Once more for the people in the back, one of which happens to be me from a future timeline where I still haven’t worked out the best way to sum things up: if the Grandfather Paradox comes down to “If you go back in time and kill your grandfather, would you cease to exist?” Quantum League can be clumsily summarised by the much lengthier question:
“If my third run headshots my opponent’s first run before my second run gets caught in the crossfire between both our first runs and killed, will my second run make it to the victory point in time? but then what about their third run? Should I just spray wildly in the direction of the victory point and hope for a tie? What even is time?” and then your head starts shaking and you get a nosebleed. Developer Nimble Giant have described the design impetus behind their game as “adding perfect information to the FPS formula.” Just quoting that makes me all excited, and then a bit cautious, and then mostly quite excited again. Either way, it’s a good focal point to ground any attempts I might make to describe what’s happening here. There’s currently two types of matches available, with 1v1 and 2v2 variants of each. There’s a point capture mode where you’ll have to be the only team with any of your runs ending on the victory point to win. There’s also a deathmatch mode, where the team who ends the third run having killed the most versions of the opposing team wins.
Things are further complicated with the addition of life pickups. If you’re low on health, they’ll simply restore you to full. But if you’ve been killed, they’ll allow you to travel around and shoot as normal for the remainder of the fifteen seconds, recording actions that - and this is important - will happen if you can prevent that version of yourself from being killed in future runs. The easiest way to do this is to kill the player that killed you, but you can also bodyguard-leap yourself, if you’re up for a laugh. Also, if you can collect a life pickup in this ghosty paradox mode, you’ll be respawned, scrubbing your original death from the timeline. It all results in the strange sense of fighting a player accompanied by bots, but bots that don’t know you exist, and are also somehow more and less smart than normal bots, and every time you kill one of these not-bots you get the feeling of outsmarting a human being.
It’s all uplifted by a presentation that initially feels a bit uninspired, but that I came to appreciate. Sometimes, at the start of a match, the announcer will say something like “let’s have a good, clean game”, and ‘clean’ is honestly the best word I could use to describe Quantum League’s whole deal. It presents most like a sport that just happens to use guns, rather than something trying to emulate violence. It’s quite refreshing, actually. Not gritty in the slightest.
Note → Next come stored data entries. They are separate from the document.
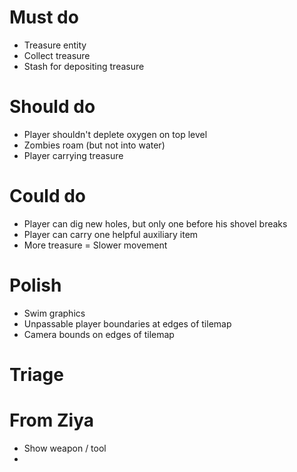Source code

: # Must do

- Treasure entity
- Collect treasure
- Stash for depositing treasure

# Should do

- Player shouldn't deplete oxygen on top level
- Zombies roam (but not into water)
- Player carrying treasure

# Could do

- Player can dig new holes, but only one before his shovel breaks
- Player can carry one helpful auxiliary item
- More treasure = Slower movement

# Polish

- Swim graphics
- Unpassable player boundaries at edges of tilemap
- Camera bounds on edges of tilemap

# Triage

# From Ziya

- Show weapon / tool
-
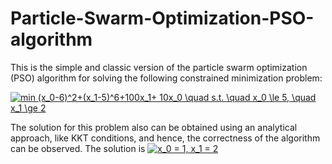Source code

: # Particle-Swarm-Optimization-PSO-algorithm
This is the simple and classic version of the particle swarm optimization (PSO) algorithm for solving the following constrained minimization problem:

<a href="https://www.codecogs.com/eqnedit.php?latex=min&space;(x_0-6)^2&plus;(x_1-5)^6&plus;100x_1&plus;&space;10x_0&space;\quad&space;s.t.&space;\quad&space;x_0&space;\le&space;5,&space;\quad&space;x_1&space;\ge&space;2" target="_blank"><img src="https://latex.codecogs.com/gif.latex?min&space;(x_0-6)^2&plus;(x_1-5)^6&plus;100x_1&plus;&space;10x_0&space;\quad&space;s.t.&space;\quad&space;x_0&space;\le&space;5,&space;\quad&space;x_1&space;\ge&space;2" title="min (x_0-6)^2+(x_1-5)^6+100x_1+ 10x_0 \quad s.t. \quad x_0 \le 5, \quad x_1 \ge 2" /></a>

The solution for this problem also can be obtained using an analytical approach, like KKT conditions, and hence, the correctness of the algorithm can be observed. The solution is <a href="https://www.codecogs.com/eqnedit.php?latex=x_0&space;=&space;1,&space;x_1&space;=&space;2" target="_blank"><img src="https://latex.codecogs.com/gif.latex?x_0&space;=&space;1,&space;x_1&space;=&space;2" title="x_0 = 1, x_1 = 2" /></a>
It’s taken gritty aside, given gritty a pep talk and an orange slice, and told it not to let the world grind it down. This extends to a selection of weapons picked for pure functionality rather than any Clancy-esque salivating over bullet calibers and iron sight shapes. Sniper. SMG. Pistol. Grenade Launcher. Shotgun. And uh, laser beam. One of each, no frills. They’ve all got their uses, although the SMG is more like what I’d traditionally think of as an assault rifle in terms of range and accuracy, and is by far the best all rounder.
There are, as far as I can see, two major factors holding the game back from consistent greatness. The first is that the grenade launcher can wipe out everyone on a victory point in a single shot, allowing the losing team to reset the match at the last moment, and continue to play in perpetuity until one side gets sloppy in some bastard long war of attrition. The second is - and I’m sure this will change as the player base expands - most people are creatures of habit. In two vs. two especially, unless both teams are at least a bit inventive about taking advantage of the time manipulation, things can just end up as a competent but unremarkable deathmatch. You get out what both you and your opponent put in, essentially. Go up against a more skilled opponent, someone that forces you to adapt, and you’ll be caught between elated satisfaction and pure appreciation that you’re playing something this different, and yes, this bloody good. All my other complaints are relatively minor. Matches end unceremoniously, for example, showing a skippable replay, a brief victory screen, and then throwing you back to the main menu. You only need to click once to get back in, but since there’s plenty of unlockables already, a quick emote screen so I could congratulate my opponent on a good match wouldn’t go amiss. There’s also no melee attack, as yet. Maybe it doesn’t work with the time stuff for some reason, or maybe I’m being greedy, asking for the option to flatten noses with a rifle butt when they already gave me time travel, but being able to hit things that are close to you is a Video Game Promise™, and I like having the option.
All that aside: gosh, it’s exciting to play something new like this. I’m sure they’ll be some venerable chronicler of the medium who can tell me in the comments where this has been done before, and I even turned up an in-progress Clock Blockers-inspired Garry’s Mod mode while writing this. But it’s certainly the first time I’ve played anything like it. Am I going to make a grandiose claim like “Quantum League is the Portal of Competitive First Person Shooters?” No. That’s far too much responsibility. But I am going to leave that line unattended while I go make a hot beverage just in case it sways anyone, because Quantum League is a delightfully inventive, smart, and surprising gem. I’d love to see a future where not just competitive FPS fans, but anyone with an interest in game design has at least given it a go. I also wouldn’t mind seeing a future where they nerf the grenade launcher.